I'm trying to migrate to Canada under the Federal Skilled migration category. Followings are my qualifications and experience.

1. 4 years 1 month as a Associate Software Engineer (Part time - 30 hours/week). This company is closed now. From Aug 2011 - Feb 2015
2. 1 year 8 months as a Trainee Associate Software Engineer. (Full time - 40 hours/week) from May 2014 - Dec 2015
3. 1 year as a Software Engineer. (Full time - 40 hours/week) Dec 2015 to present
4. Got the British Computer Society Certificate in IT and Diploma in IT(no project, exams only) on 2016 Sep.

Are these qualifications are fit enough to apply for fedaral Skilled migrant visa - Canada.

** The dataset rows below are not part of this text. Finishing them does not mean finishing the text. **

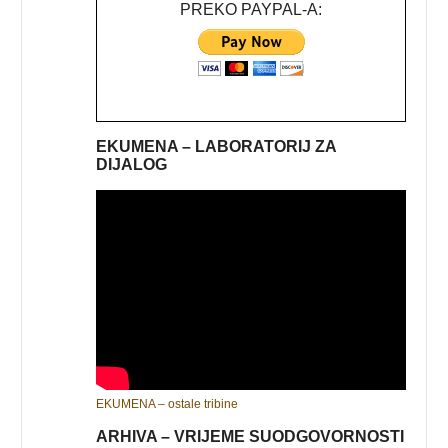
PREKO PAYPAL-A:
EKUMENA – LABORATORIJ ZA
DIJALOG
EKUMENA – ostale tribine
ARHIVA – VRIJEME SUODGOVORNOSTI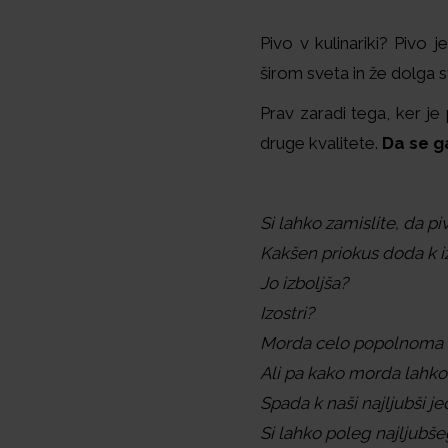
Pivo v kulinariki? Pivo 
širom sveta in že dolga 
Prav zaradi tega, ker je
druge kvalitete.
Da se g
Si lahko zamislite, da 
Kakšen priokus doda k iz
Jo izboljša?
Izostri?
Morda celo popolnoma
Ali pa kako morda lahko
Spada k naši najljubši j
Si lahko poleg najljubš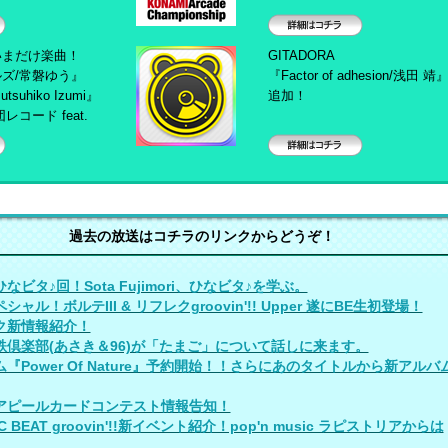
詳細はコチラ
cerいまだけ楽曲！
GITADORA
ズ/常磐ゆう』
『Factor of adhesion/浅田 靖
utsuhiko Izumi』
追加！
コード feat.
詳細はコチラ
過去の放送はコチラのリンクからどうぞ！
なビタ♪回！Sota Fujimori、ひなビタ♪を学ぶ。
シャル！ボルテIII & リフレクgroovin'!! Upper 遂にBE生初登場！
ク新情報紹介！
鉄倶楽部(あさき＆96)が「たまご」について話しに来ます。
『Power Of Nature』予約開始！！さらにあのタイトルから新アルバ
アピールカードコンテスト情報告知！
C BEAT groovin'!!新イベント紹介！pop'n music ラピストリアからは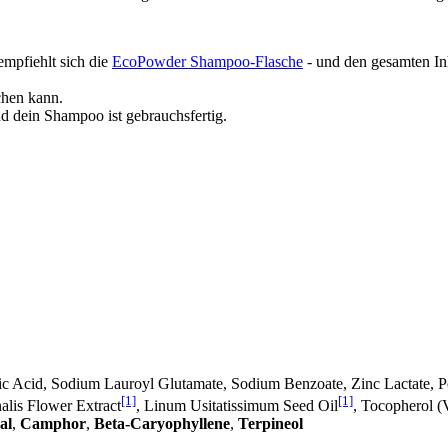
empfiehlt sich die
EcoPowder Shampoo-Flasche
- und den gesamten Inh
chen kann.
d dein Shampoo ist gebrauchsfertig.
ric Acid, Sodium Lauroyl Glutamate, Sodium Benzoate, Zinc Lactate, P
[1]
[1]
alis Flower Extract
, Linum Usitatissimum Seed Oil
, Tocopherol (
al
,
Camphor
,
Beta-Caryophyllene
,
Terpineol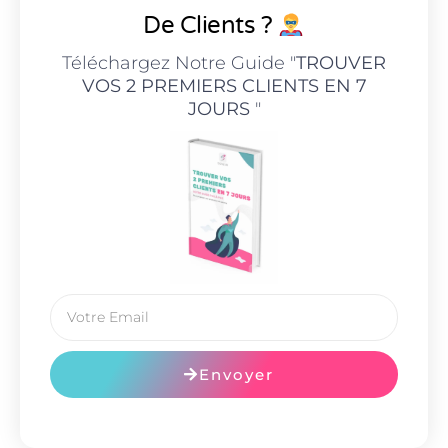
De Clients ?
Téléchargez Notre Guide "
TROUVER
VOS 2 PREMIERS CLIENTS EN 7
JOURS
"
Envoyer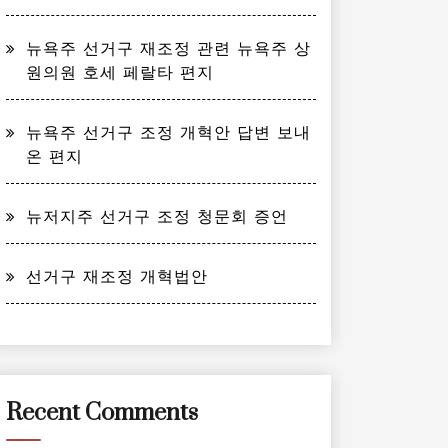
뉴욕주 선거구 재조정 관련 뉴욕주 상
원의원 호세 페랄타 편지
뉴욕주 선거구 조정 개혁안 답변 보내
온 편지
뉴저지주 선거구 조정 청문회 증언
선거구 재조정 개혁법안
Recent Comments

Please give me a clarification


----------



## EVHB (Feb 11, 2008)

Do you want to come to Canada, or extend your stay?


----------



## thisarasr (Dec 8, 2016)

Could you please explain??


----------



## thisarasr (Dec 8, 2016)

The site says

paid work (volunteer work, unpaid internships do not count),

I have a paid internship.. Is it countable??


----------



## EVHB (Feb 11, 2008)

thisarasr said:


> Could you please explain??


Explain what?

Regarding your internship: if you are on a payroll, it's paid.


----------



## colchar (Oct 25, 2011)

thisarasr said:


> Hi all,
> 
> I'm trying to migrate to Canada under the Federal Skilled migration category. Followings are my qualifications and experience.
> 
> ...



Your certificate from the British Computer Society will be worthless here as it is not from a college or university. Depending on where your diploma is from it might also be worthless.


----------



## WestCoastCanadianGirl (Mar 17, 2012)

You'll need to get your "diplomas" evaluated by WES in order to determine what they're equivalent to in Canada.


----------



## MAamer (Nov 28, 2016)

The link EVHB sent you is from the government of Canada so the info there is right.
You can check for your self because there are other things that will determine your eligibility age language ability,education, so you should do that yourself.

by the way here is another link that might help you.
www cic gc ca/english/immigrate/skilled/index asp
use dot instead of the spaces
Good Luck ?


----------



## thisarasr (Dec 8, 2016)

Thanks you for the response. Will check the things and will let you know. Thanks again.


----------